The worst school bus accident Fairfield County has ever seen injured more than 40 children and killed the bus driver, 34-year-old Sophia "Dante" Woodard.

Now the Fairfield County School District is focused on helping its students cope.

Superintendent Clarence Willie says, "We were at school this morning when all the students arrived, and we set up an assembly, and myself along with the school board chair and a parent and a minister greeted them, and we offered words of encouragement."

Superintendent Willie says he asked for monitors to ride the school buses Friday morning and afternoon, "We also assembled a group of counselors from other schools to go out to McCorey-Liston to assist their counselors in working with students who the teachers felt needed the counseling services." Willie says area ministers have also volunteered to help.

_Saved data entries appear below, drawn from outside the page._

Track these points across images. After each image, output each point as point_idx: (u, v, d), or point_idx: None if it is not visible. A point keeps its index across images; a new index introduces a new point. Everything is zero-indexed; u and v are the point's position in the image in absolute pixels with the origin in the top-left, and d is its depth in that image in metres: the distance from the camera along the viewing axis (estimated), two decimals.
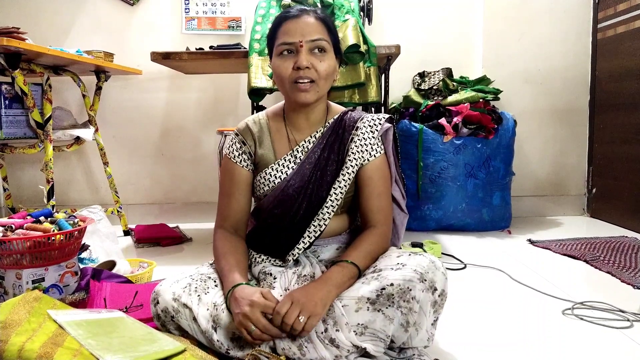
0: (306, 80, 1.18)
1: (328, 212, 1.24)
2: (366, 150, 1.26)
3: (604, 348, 1.28)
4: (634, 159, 2.60)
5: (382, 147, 1.29)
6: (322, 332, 1.06)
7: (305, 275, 1.21)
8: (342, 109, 1.35)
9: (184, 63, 2.38)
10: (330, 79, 1.24)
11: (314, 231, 1.24)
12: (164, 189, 3.10)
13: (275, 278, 1.20)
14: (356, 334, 1.06)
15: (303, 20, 1.21)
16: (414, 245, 2.18)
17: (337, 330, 1.06)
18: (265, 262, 1.28)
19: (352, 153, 1.25)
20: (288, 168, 1.27)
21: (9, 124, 2.23)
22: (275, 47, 1.23)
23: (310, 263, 1.26)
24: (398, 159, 1.35)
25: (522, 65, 2.97)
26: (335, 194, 1.24)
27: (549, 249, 2.24)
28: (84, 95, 2.59)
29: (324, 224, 1.24)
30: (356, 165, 1.25)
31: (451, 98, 2.67)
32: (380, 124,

Principal Mary-Ashley Livingston says Dante first concern was always the kids, "She always thought about the safety of her children. On that bus it was the safety of those children, always."

By midday, the superintendent said the day had gone very well in terms of helping the students deal with the accident, "The children are very resilient, and their spirit today is just simply awesome in light of this terrible tragedy."

This is the first time in eight years someone has died on a South Carolina bus. The State Department of Education says only six people have died in bus accidents in the entire history of the Palmetto State bus program.

335,000 kids ride South Carolina buses each day.